Trial Court Cause No. 99-32175


O P I N I O N

            Tractebel Energy Marketing, Inc. (“TEMI”) and Tractebel Power, Inc. (“TPI”) appeal from an adverse judgment in their breach of contract action against E.I. DuPont de Nemours and Company.  A jury found DuPont breached the contract and caused TPI damages of $1.2 million, but excused the breach due to commercial impracticability.  However, the definition of impracticability given to the jury excluded two critical elements, neither of which was supported by any evidence at trial.  Finding no evidence to support the only issue found in DuPont’s favor, we reverse the judgment below and remand for judgment in accordance with the remainder of the jury’s verdict.

            TPI designs and builds power plants.  EPA regulations require certain new sources of air emissions (like power plants) to offset anticipated increases in overall emissions by purchasing emission reduction credits from existing plants.  Existing plants create these credits by installing better technology or shutting down operations.  In connection with its plans to build a power plant in New England, TPI engaged TEMI (an affiliate in the commodity trading business) to find and purchase the credits it would need. 

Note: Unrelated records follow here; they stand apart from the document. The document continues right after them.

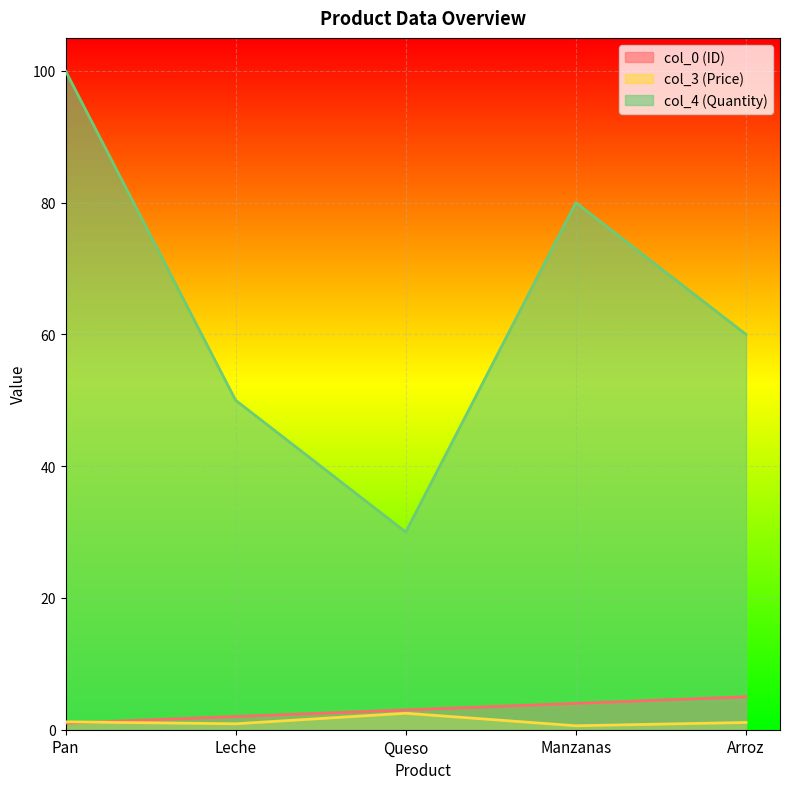

What is the spread (max minus min) of values at Leche?

49.1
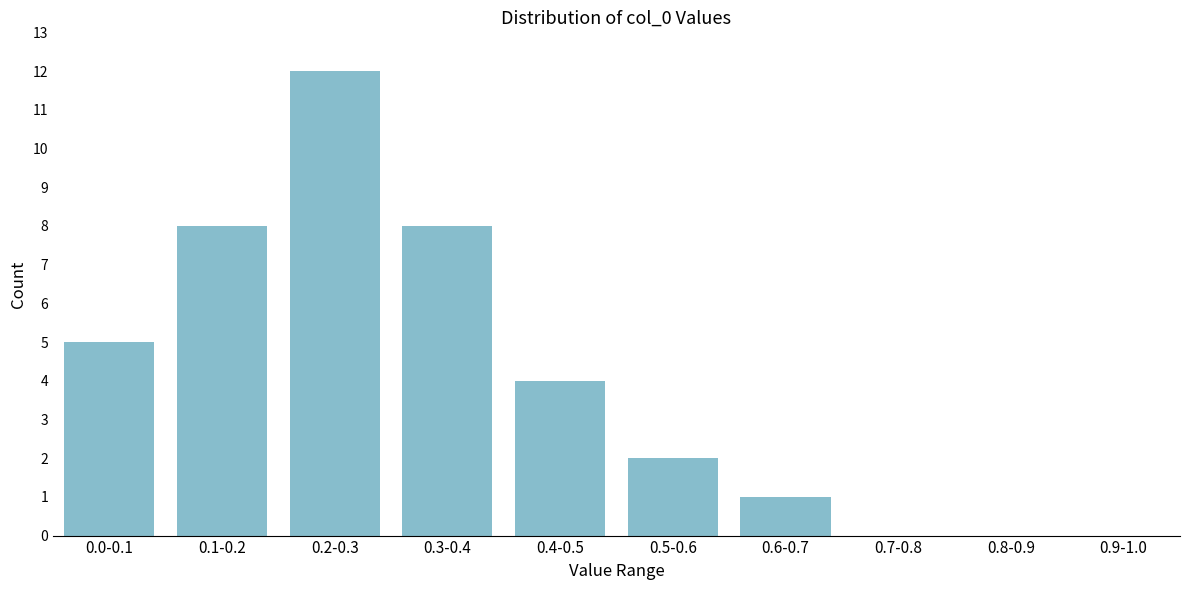

Reading left to right, transcribe all the data shown in this chart.

0.0-0.1=5	0.1-0.2=8	0.2-0.3=12	0.3-0.4=8	0.4-0.5=4	0.5-0.6=2	0.6-0.7=1	0.7-0.8=0	0.8-0.9=0	0.9-1.0=0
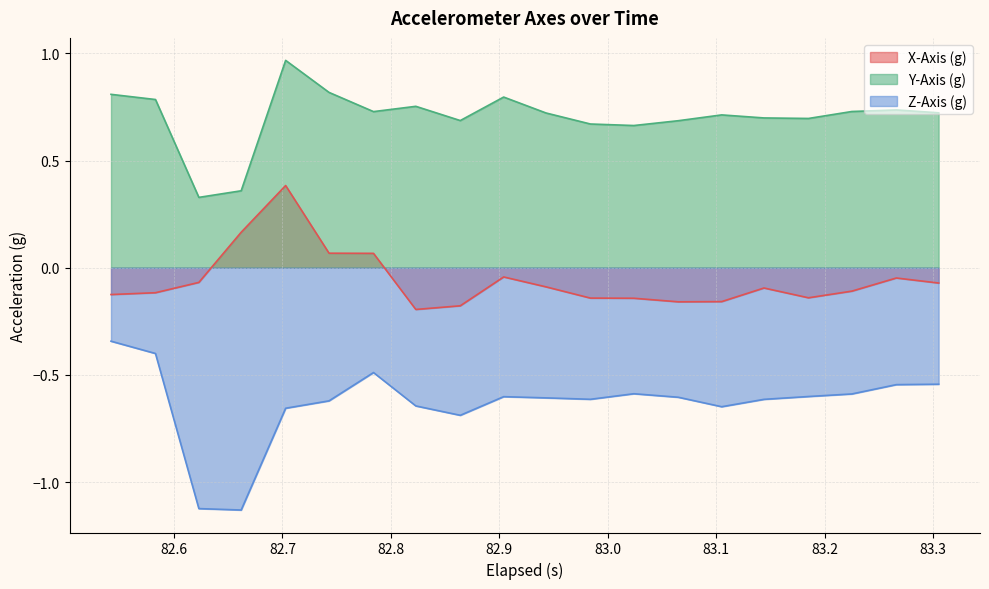

Which series has the largest range (max minus min)?

Z-Axis (g)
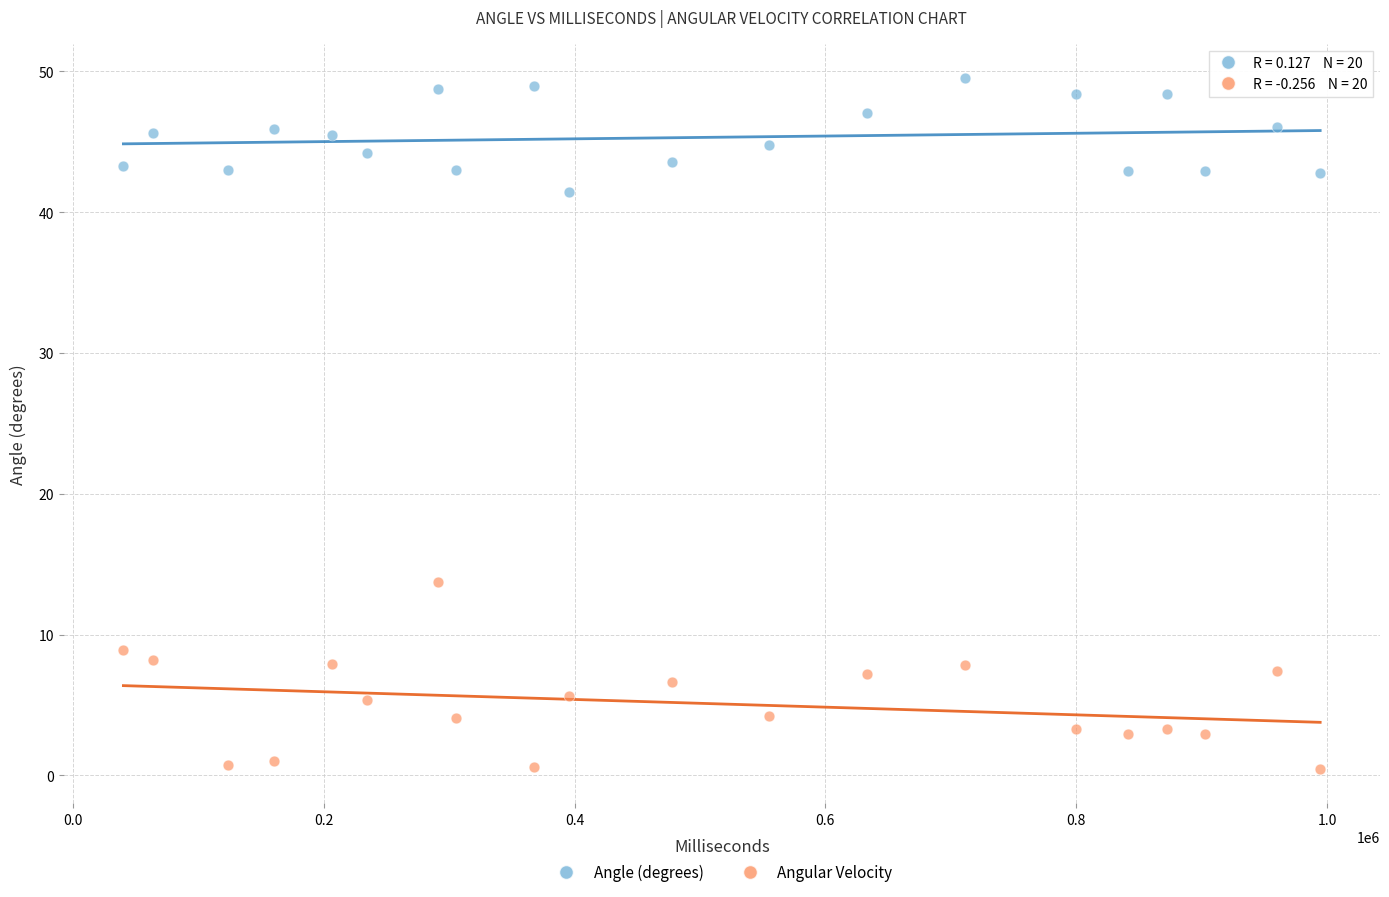

Which series has the widest spread of Y values?

Angular Velocity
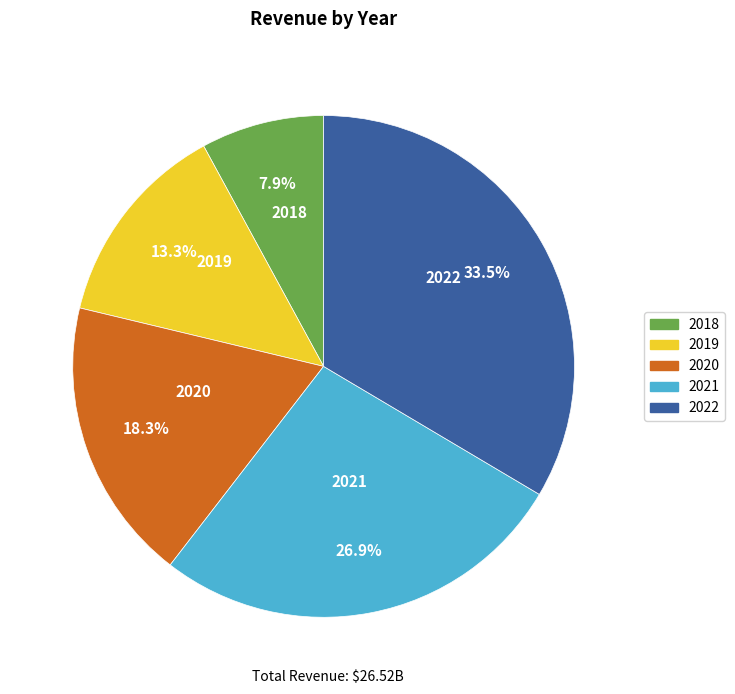

To the nearest percent, what is the combined percentage of 2021 and 2019?

40%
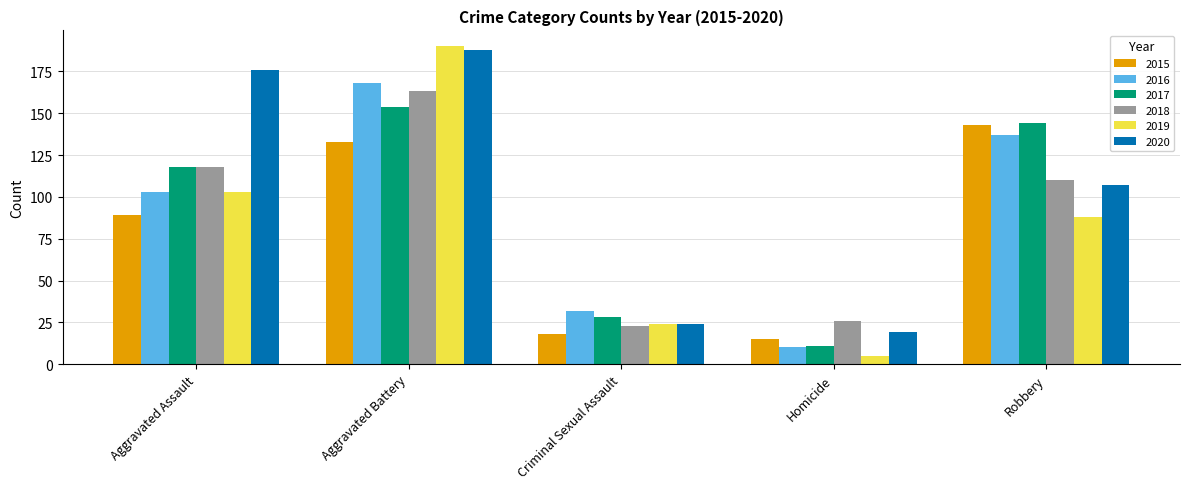

Reading right to left, list all the values displayed in this chart.

2015: 143	15	18	133	89
2016: 137	10	32	168	103
2017: 144	11	28	154	118
2018: 110	26	23	163	118
2019: 88	5	24	190	103
2020: 107	19	24	188	176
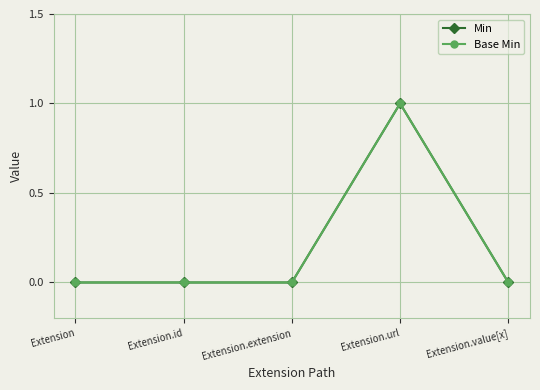

True or false: Base Min has more than 0 points higher than both neighbors.

True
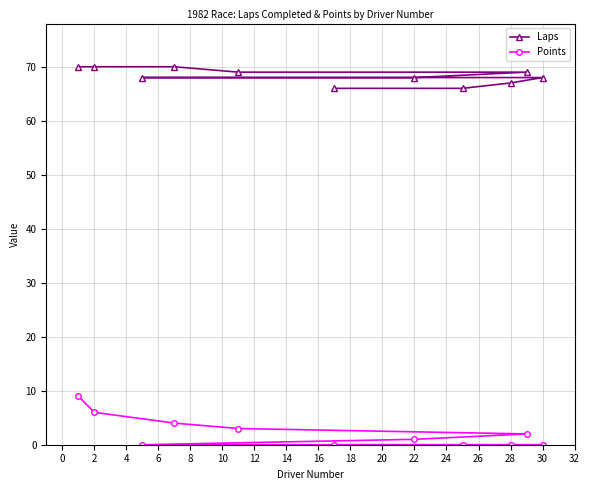

How many data points does each series have?

11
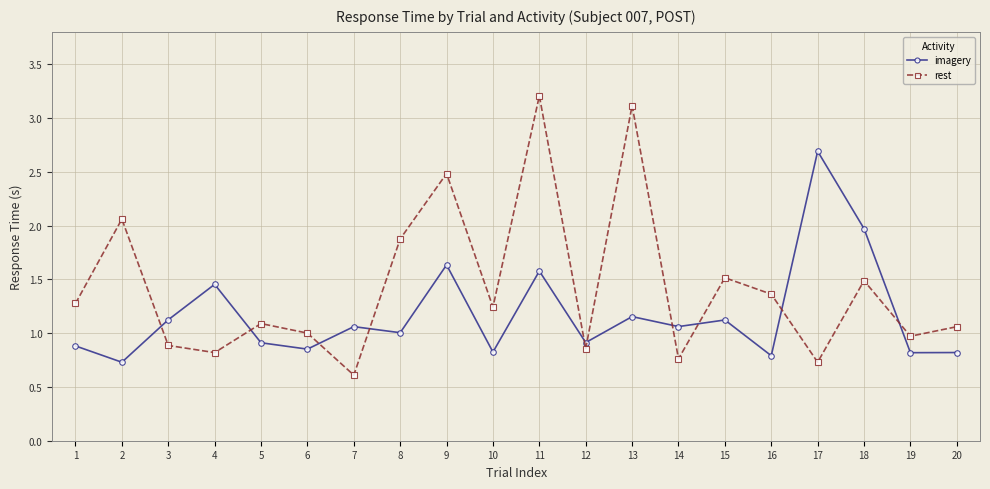

Does the chart have visible grid lines?

Yes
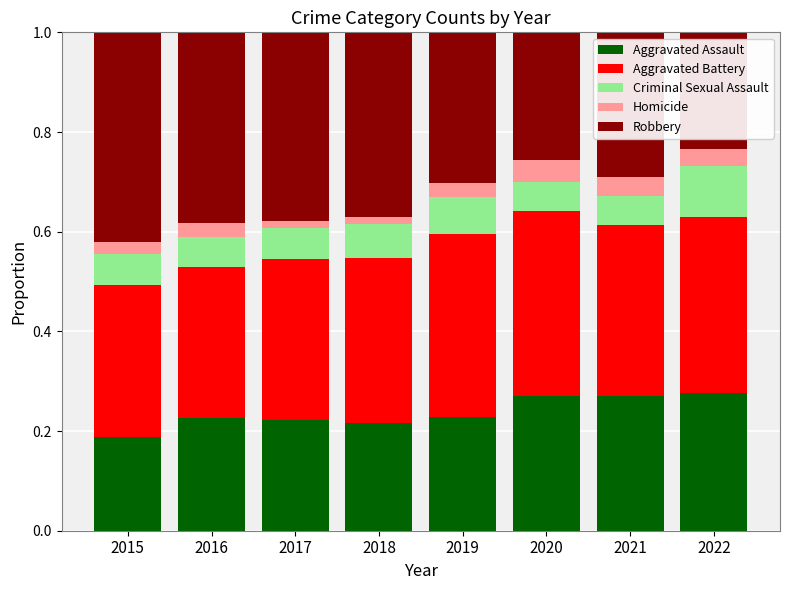

How many Aggravated Assault values are between 0 and 1?

8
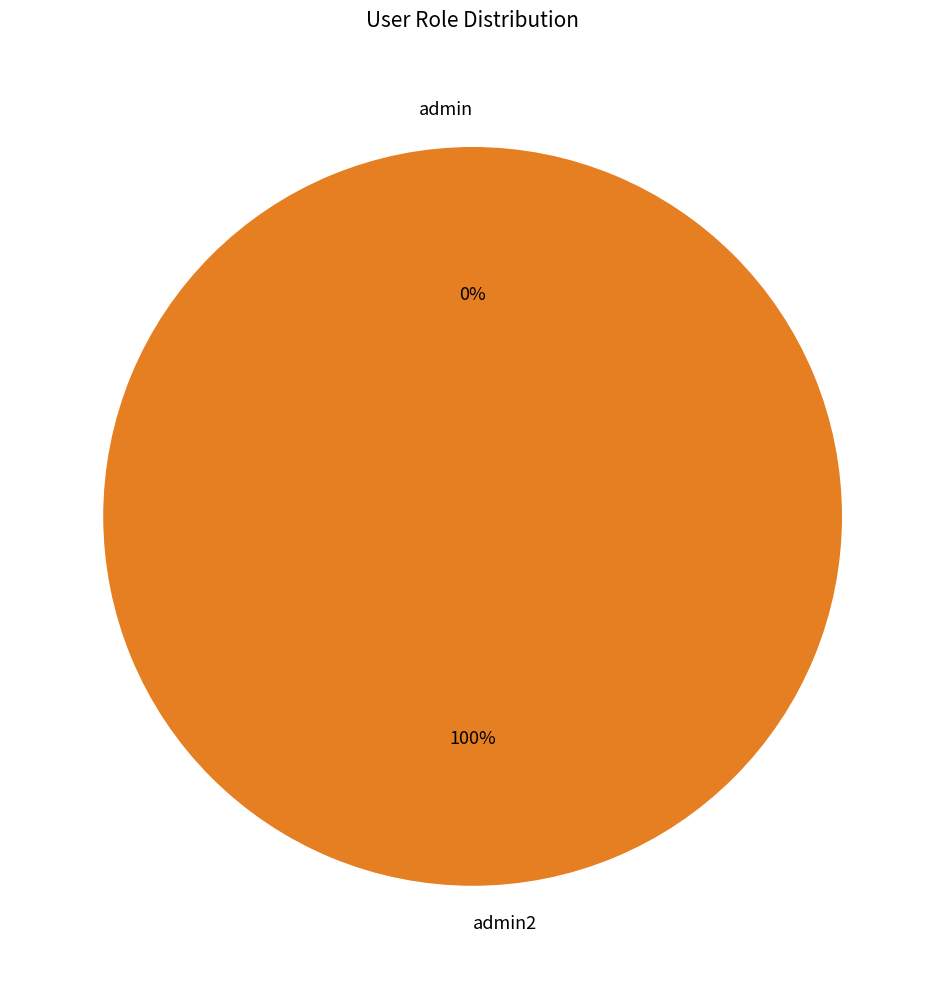

Rank the categories by value from lowest to highest.

admin, admin2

            DuPont earned 7,649 tons per year of NOx emission credits in 1983 by reducing emissions from its Repauno Plant in New Jersey.  New Jersey law provides that future regulations can reduce or eliminate these credits at any time,[1] a fact confirmed in a letter to DuPont from the New Jersey Department of Environmental Protection confirming the credits:

Should the regulation for an applicable criteria pollutant become more restrictive than that of the time of your reduction credit, the quantity banked will be discounted by the amount required by the new regulation. 

In 1994, DuPont’s credits were cut almost in half, with the NJDEP again issuing the same warning of potential future reductions.

            TPI (through TEMI as its agent) contracted with DuPont to buy 1,000 tons of credits for $1 million on March 10, 1998.[2]  Shortly thereafter, NJDEP revoked the credits, citing new regulations.  Deprived of its credits, DuPont refused to perform.  DuPont sued NJDEP for revoking the credits, and TPI[3] sued DuPont.  DuPont later abandoned its suit; TPI has not.

            At trial, a jury found a contract had been formed, DuPont had repudiated it, and TPI had incurred $1.2 million in damages.[4]  The jury rejected DuPont’s defenses that performance was excused by mutual mistake, unilateral mistake, or impossibility, but agreed with its defense that performance was excused due to commercial impracticability.  On that basis, the trial court rendered judgment in DuPont’s favor.  TPI appeals, and DuPont cross-appeals.

Impracticability in Texas

            First, TPI argues commercial impracticability is not recognized as a defense in Texas except in the context of the sale of goods.[5]  Though Texas courts rarely use that name, they have accepted the defensive doctrine under aliases.[6]

            Section 261 of the Restatement (Second) of Contracts defines impracticability in the following terms:

§ 261. Discharge by Supervening Impracticability.

Where, after a contract is made, a party’s performance is made impracticable without his fault by the occurrence of an event the non-occurrence of which was a basic assumption on which the contract was made, his duty to render that performance is discharged, unless the language or the circumstances indicate the contrary.[7] 

In three following sections, the Restatement addresses the general contexts in which the defense has been accepted: (1) the death or incapacity of a person necessary for performance,[8] (2) the destruction or deterioration of a thing necessary for performance,[9] and (3) prevention by governmental regulation.[10] 

            Texas courts have excused performance in each of these situations (though not using the term impracticability).[11]  And in its most recent pronouncement on the subject, the Supreme Court relied on sections 261 and 264 of the Restatement in setting out the proper elements of the defense.[12]